▶ **RECORDED INFORMATION**:

————————

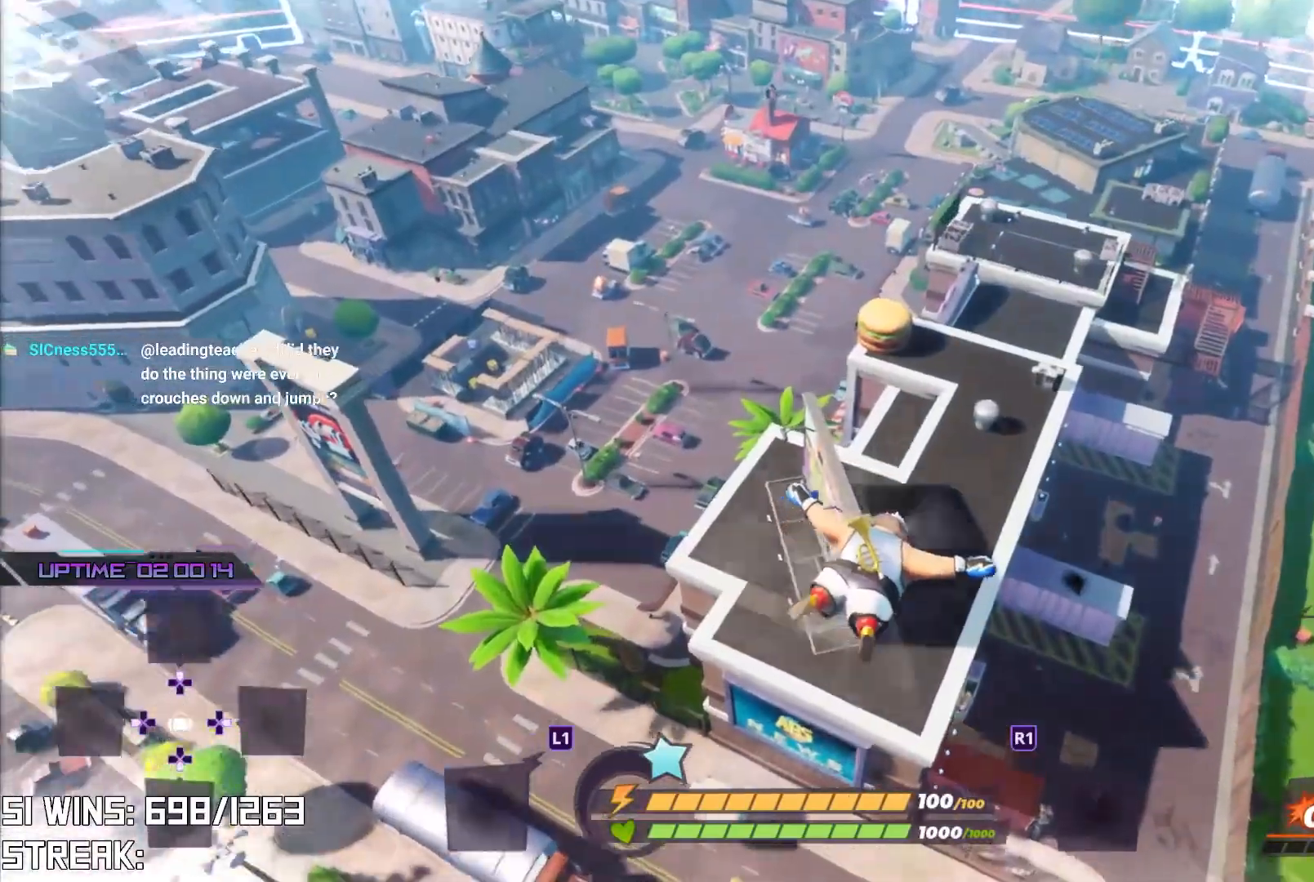
{"buttons": [], "left_stick": "up-right", "right_stick": "center", "events": []}
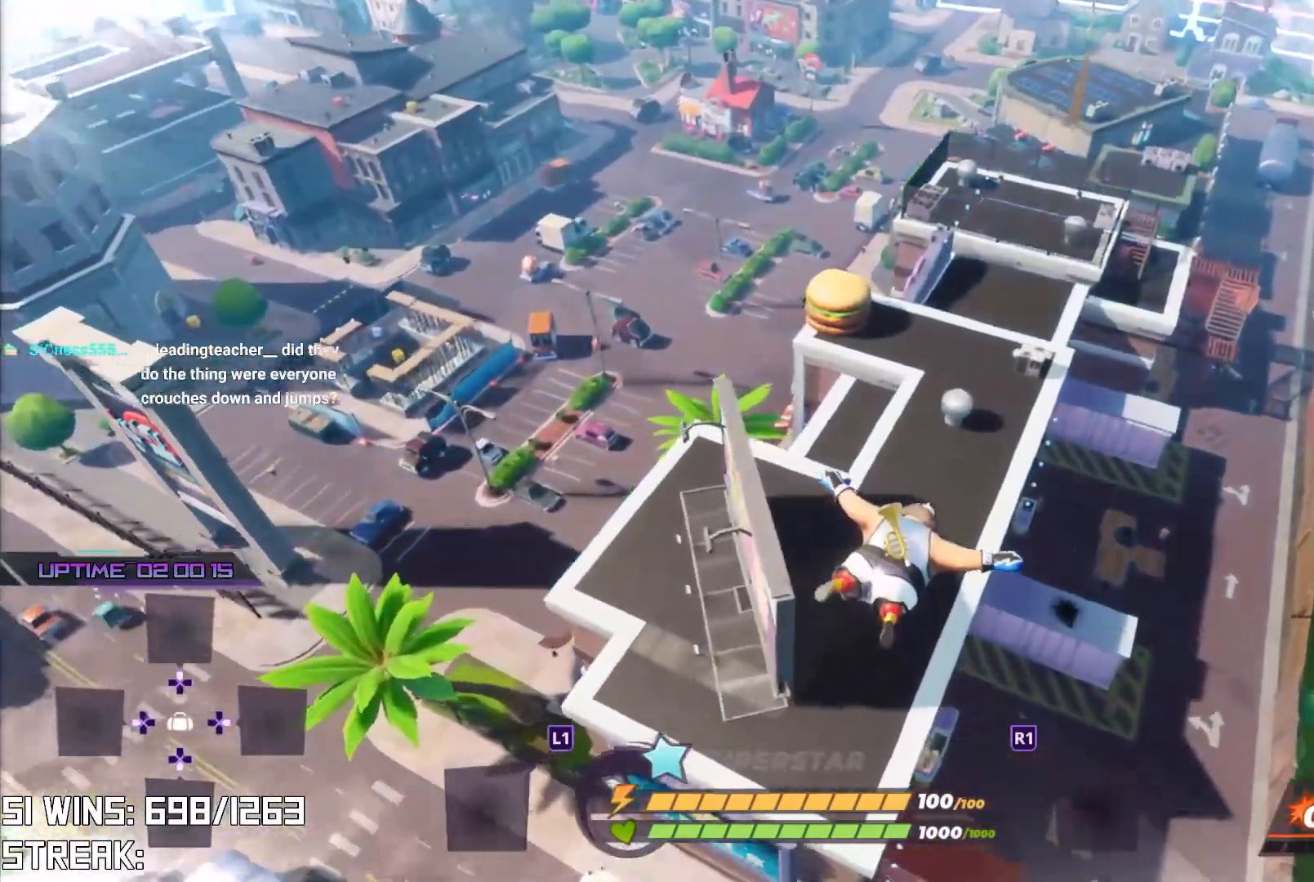
{"buttons": [], "left_stick": "up-right", "right_stick": "center", "events": []}
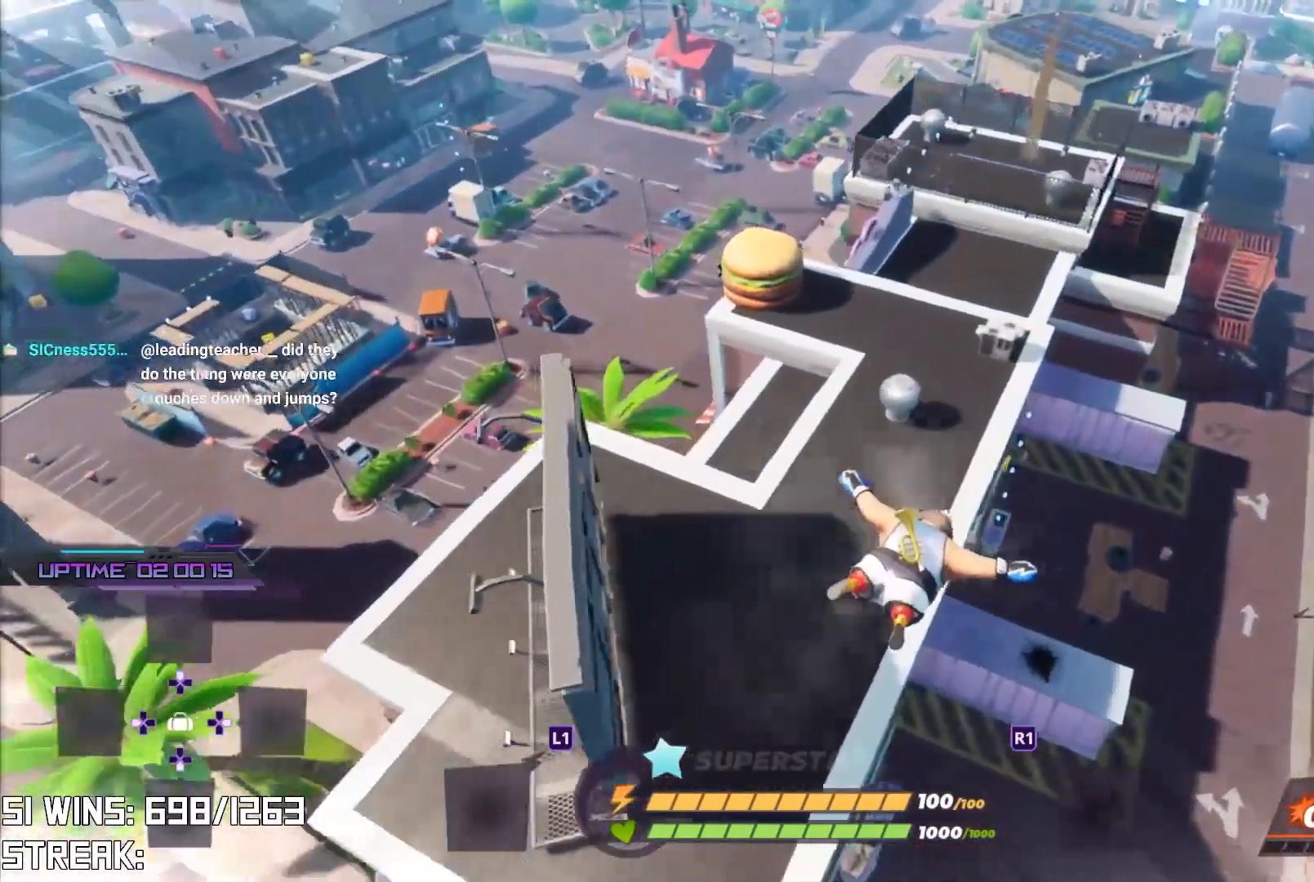
{"buttons": [], "left_stick": "up-right", "right_stick": "center", "events": []}
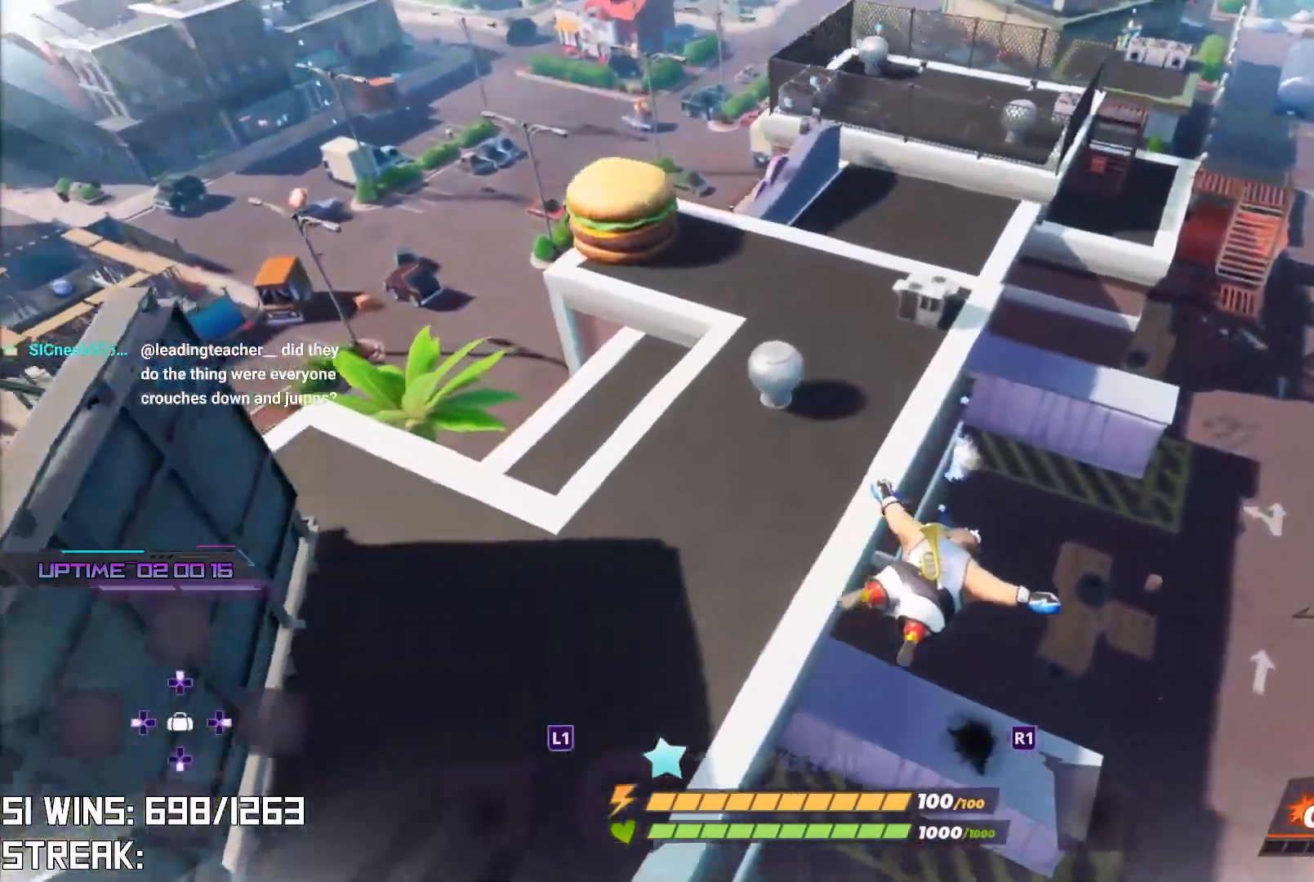
{"buttons": [], "left_stick": "up-right", "right_stick": "center", "events": []}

————————

A word-for-word copy of the listing is needed. It must not include the pictures.

▶ **SOLUTION TO THIS EXERCISE**:
{"buttons": [], "left_stick": "up-right", "right_stick": "center", "events": []}
{"buttons": [], "left_stick": "up-right", "right_stick": "center", "events": []}
{"buttons": [], "left_stick": "up-right", "right_stick": "center", "events": []}
{"buttons": [], "left_stick": "up-right", "right_stick": "center", "events": []}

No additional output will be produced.